*What is being asked*.
Write the next part of the piece about reading at Stereo Stories shows, picking up after its last sentence.

*Passage shown*.

__________________________________________________

The Glory of ‘Stereo Stories’

As the next performance of “Stereo Stories” draws closer, I begin preparing for my brief role in the show: re-visiting my piece, reading it aloud, and even briefly casting my mind back to the events which inspired the story. And I recall the times I have read the story in front of an audience – a real, live audience. For when I suggested to Vin Maskell – creator and curator of Stereo Stories – that I might have a yarn suitable for publication on the website (www.stereostroies.com), never in my wildest dreams did I envisage how my short tale of a doomed teenage relationship would give me such a great rush every time I took to the lectern to share it.

If you are unaware of Stereo Stories, I suggest you delve into the site and immerse yourself in the stories which run the gamut of human emotions: alternating from bleak, to angst-ridden, to humorous, to  whimsical. But always deeply personal, as suggested by the catchphrase “A Song. A Place. A Time.” The concept is simple: writers sharing a story about a place and song in their life. Writers well-known (Anson Cameron, Andy Griffiths, Brian Nankervis, Rijn Collins) and maybe not so (Maria Majsa, Lucia Nardo, Zoe Krupka). The live shows are a wonder to behold, as the writers’ words are given greater depth and clarity by the excellent Stereo Stories band. I am eternally grateful for the support and encouragement that the other writers, the band, and Vin have offered.

I remember the first time I presented “Before Too Long”, backed by singer/guitarists Stephen Andrew and Jack Gramski, and the thrill it gave me that the crowd laughed in all the right places and that the applause was warm and generous. I recall the build-up to my first reading of the story at the Williamstown Literary Festival in 2015: the rehearsals with the band at Vin’s place, and the nerves as the crowd in the Williamstown Town Hall kept building.

__________________________________________________

*Recorded information*.
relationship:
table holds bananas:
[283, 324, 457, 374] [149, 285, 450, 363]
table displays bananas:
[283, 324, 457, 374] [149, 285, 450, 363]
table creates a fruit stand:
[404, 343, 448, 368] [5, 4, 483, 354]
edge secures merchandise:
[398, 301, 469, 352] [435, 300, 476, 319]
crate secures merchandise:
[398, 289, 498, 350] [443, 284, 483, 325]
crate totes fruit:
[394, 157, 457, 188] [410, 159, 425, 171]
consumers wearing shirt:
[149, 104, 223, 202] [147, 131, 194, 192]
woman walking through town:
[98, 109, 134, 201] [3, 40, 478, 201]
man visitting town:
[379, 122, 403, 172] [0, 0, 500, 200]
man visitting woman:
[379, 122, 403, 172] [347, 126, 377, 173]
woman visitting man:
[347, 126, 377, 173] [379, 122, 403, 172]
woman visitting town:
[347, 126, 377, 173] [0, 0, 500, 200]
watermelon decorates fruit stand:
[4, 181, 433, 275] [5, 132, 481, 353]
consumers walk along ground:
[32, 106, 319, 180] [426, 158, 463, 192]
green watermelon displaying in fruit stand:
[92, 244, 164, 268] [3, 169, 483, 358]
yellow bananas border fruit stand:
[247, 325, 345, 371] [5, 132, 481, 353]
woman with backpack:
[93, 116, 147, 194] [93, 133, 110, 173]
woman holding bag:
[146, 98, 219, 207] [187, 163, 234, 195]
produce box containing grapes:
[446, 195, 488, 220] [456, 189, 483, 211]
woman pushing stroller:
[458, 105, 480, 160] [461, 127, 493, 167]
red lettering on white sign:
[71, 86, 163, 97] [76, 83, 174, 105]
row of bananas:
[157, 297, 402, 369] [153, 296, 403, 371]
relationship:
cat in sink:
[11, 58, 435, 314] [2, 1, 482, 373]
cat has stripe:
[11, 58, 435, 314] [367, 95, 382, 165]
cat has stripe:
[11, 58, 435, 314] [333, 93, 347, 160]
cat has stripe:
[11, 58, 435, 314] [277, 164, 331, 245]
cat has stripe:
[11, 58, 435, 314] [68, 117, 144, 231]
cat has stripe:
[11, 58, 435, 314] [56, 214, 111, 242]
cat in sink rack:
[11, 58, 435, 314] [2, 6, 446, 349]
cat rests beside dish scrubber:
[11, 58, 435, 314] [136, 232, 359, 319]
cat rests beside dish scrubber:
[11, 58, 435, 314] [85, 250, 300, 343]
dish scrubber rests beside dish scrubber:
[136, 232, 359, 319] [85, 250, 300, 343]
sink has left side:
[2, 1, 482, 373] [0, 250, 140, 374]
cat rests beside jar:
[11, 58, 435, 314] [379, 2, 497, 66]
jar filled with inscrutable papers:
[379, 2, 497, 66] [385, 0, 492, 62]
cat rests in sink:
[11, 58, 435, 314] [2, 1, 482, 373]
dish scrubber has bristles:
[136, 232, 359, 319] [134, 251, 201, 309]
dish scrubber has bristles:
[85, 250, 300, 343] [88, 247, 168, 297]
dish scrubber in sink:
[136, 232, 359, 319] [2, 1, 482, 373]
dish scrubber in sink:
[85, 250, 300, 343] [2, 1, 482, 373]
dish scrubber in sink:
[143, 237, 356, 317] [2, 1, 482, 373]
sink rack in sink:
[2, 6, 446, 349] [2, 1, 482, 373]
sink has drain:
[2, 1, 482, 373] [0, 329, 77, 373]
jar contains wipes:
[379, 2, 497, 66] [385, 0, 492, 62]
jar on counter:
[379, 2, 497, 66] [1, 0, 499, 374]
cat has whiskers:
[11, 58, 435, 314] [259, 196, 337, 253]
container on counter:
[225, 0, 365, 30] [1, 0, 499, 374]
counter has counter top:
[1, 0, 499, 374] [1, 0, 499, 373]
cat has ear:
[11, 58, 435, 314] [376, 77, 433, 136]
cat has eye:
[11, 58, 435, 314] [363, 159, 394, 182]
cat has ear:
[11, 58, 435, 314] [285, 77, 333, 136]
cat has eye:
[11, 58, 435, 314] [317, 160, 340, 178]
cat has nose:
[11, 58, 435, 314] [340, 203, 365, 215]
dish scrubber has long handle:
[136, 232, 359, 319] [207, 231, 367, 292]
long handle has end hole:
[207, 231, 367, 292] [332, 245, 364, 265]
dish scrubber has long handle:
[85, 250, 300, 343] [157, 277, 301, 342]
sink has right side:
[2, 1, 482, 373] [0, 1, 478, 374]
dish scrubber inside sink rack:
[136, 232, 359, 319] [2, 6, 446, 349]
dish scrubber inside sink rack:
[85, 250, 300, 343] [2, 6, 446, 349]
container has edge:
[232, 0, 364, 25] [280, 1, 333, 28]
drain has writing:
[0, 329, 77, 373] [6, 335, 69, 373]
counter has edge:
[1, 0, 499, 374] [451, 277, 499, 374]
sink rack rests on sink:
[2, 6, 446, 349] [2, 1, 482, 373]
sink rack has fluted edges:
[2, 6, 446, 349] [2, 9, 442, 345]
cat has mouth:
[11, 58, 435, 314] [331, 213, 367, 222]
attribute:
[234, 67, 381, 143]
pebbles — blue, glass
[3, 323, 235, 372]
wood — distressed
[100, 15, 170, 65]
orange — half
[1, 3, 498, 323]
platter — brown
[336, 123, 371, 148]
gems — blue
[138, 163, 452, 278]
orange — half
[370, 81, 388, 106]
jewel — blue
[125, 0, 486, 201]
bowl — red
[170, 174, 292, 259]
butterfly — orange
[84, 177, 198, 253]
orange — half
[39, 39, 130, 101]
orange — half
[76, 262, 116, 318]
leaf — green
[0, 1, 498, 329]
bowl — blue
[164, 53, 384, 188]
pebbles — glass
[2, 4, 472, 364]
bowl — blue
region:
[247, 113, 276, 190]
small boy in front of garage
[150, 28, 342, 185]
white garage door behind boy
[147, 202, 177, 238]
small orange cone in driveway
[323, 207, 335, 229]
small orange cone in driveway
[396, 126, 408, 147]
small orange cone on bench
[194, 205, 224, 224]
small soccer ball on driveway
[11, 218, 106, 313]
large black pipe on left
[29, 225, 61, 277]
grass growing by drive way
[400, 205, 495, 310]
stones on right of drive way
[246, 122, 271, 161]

__________________________________________________

*Expected output*.
How many times have I read it? Well, there was that afore-mentioned debut at the Willy Library; there have been two Willy Lit Fest shows, a late night show at Victoria University, readings at the Newport Folk Festival, and a memorable gig at the new Geelong Library earlier this year. It has also been read a couple of times when I have been unavailable. Vin even read my story on Lindy Burns’ ABC show, when he and Jack went on air to promote the Willy Lit Fest show. Of all the wonderful stereo stories, he read mine! I was grateful if only to see the pride on my wife Margaret’s face.

For the final live show of the year, the Stereo Stories troupe is returning to the Geelong Library on Sunday November 20 as part of the “Word For Word Festival”. (If you have not seen Stereo Stories live, I suggest you add it to your bucket list). Will this be the last time I read this particular stereo story? Maybe. But if it still gets a chuckle, and someone in the audience still gets something out of it – who knows?

Stereo Stories in concert – Final show for 2016

 

About Darren Dawson

Always North.

Comments

  1. Thank you, Smokie, for those very kind words. We also read your story at our Albury gig in September, with our drummer, Shorty, stepping out from the drum kit and doing a very fine job.
    Almanackers, you can listen to Smokie’s story on Soundcloud:
    https://soundcloud.com/stereo-stories-radio/before-too-long-at-2015-willi-lit-fest

  2. Lucia Nardo says:

    Thanks, Smokie
    I feel the same way. Stereo Stories has given me the chance to be part of a fantastic group of writers and musicians. Most importantly, it’s brought a new dimension to my connection with Dad’s music and given him great joy to be involved. It’s wonderful to see the simple idea of “A Song. A Place. A Time” grow the way it has and reach so many people.
    Lucia

  3. Phillip Dimitriadis says:

    Great work Vin, Smokie and the Stereo Stories crew. Keep the wonderful stories and songs coming !!

  4. Terrific summary Smokie and great gig. If you haven’t been to a show Almanacers you really have to do yourself a favour. You will love it. And get involved. Share your own stories.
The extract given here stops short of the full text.